Wednesday, October 19, 2011

Patents and Competition: "Arrangements"

Two days ago, I was at a moot court competition conducted by HNLU, Raipur to judge the penultimate rounds. The moot problem was an interesting one, for it presented a factual matrix that called for combined application of patent law and competition law. 

This is the second moot problem this year based on patents and competition law, the first was the problem statement of the moot conducted by NLU Jodhpur.

Student events like these turn out to be better platforms to address legal issues in a much more rigorous fashion than most conferences and presentations. One of the mooting issues was the interpretation of “arrangement” under the Competition Act, 2002 in a given situation.

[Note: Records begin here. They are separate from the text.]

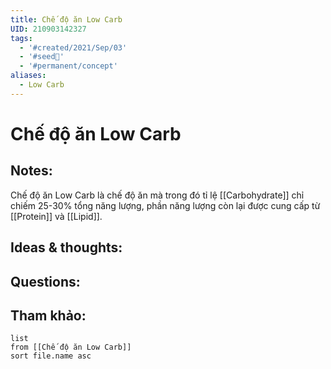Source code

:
 ```yaml
---
title: Chế độ ăn Low Carb
UID: 210903142327
tags:
  - '#created/2021/Sep/03'
  - '#seed🥜'
  - '#permanent/concept'
aliases:
  - Low Carb
---
```

# Chế độ ăn Low Carb

## Notes:
Chế độ ăn Low Carb là chế độ ăn mà trong đó tỉ lệ [[Carbohydrate]] chỉ chiếm 25-30% tổng năng lượng, phần năng lượng còn lại được cung cấp từ [[Protein]] và [[Lipid]].


## Ideas & thoughts:

## Questions:


## Tham khảo:
```dataview
list
from [[Chế độ ăn Low Carb]]
sort file.name asc
```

In the moot problem, the situation was as follows:
1. X sells its patented drug P in Northern India. Another company Y’s subsidiary Z sells a similar drug in Southern India
2. X holds 10% share in Y and Y has a patent in Europe on its drug which is considered the closest prior art to X's patented drug P
3. X initially sold the drug P at INR 2.65 lakhs per month’s course, Z sold it at INR 2.62 lakhs per month’s course.
4. Thanks to a generic competitor, G’s low pricing tactics, Z is forced to cut down its price to INR 1.5 lakhs per month’s course. X too follows suit and brings down the price to INR 1.7 lakhs

Is there an arrangement between X and Y/Z? It’s possible to argue that since Y’s European patent came closest in terms of prior art to P, and yet Y chose not to challenge X’s patent on P, there appears to be a semblance of collusion between the two.

This combined with the fact that both X and Y/Z chose to divide the market among themselves without encroaching upon the other’s “territory” could further support the inference. And finally, the shareholding pattern of X along with “conscious parallelism” could lead a neutral observer could conclude that the whole thing smells fishy.

What this means is, one can call an arrangement an arrangement so long as the dots can be reasonably connected, even in the absence of a formal agreement or an overtly express behaviour between the parties.

Such reasonable connection of dots ought to give rise to a rebuttable presumption of anti-competitive behaviour since Competition law has a welfarist slant, since one of its objectives is to protect the customer from being taken for a ride.

This is different from stating that the Competition Act protects the consumer’s interest, since that would turn the Competition Commission into a Consumer Forum, which it is not. Stated otherwise, no player is expected to drive himself to sure extinction to extend a benefit to the consumer. Not just that, no player can push another player to extinction in the name of extending a benefit to the consumer.

I’ll discuss a few more issues concerning patents and competition in the coming posts.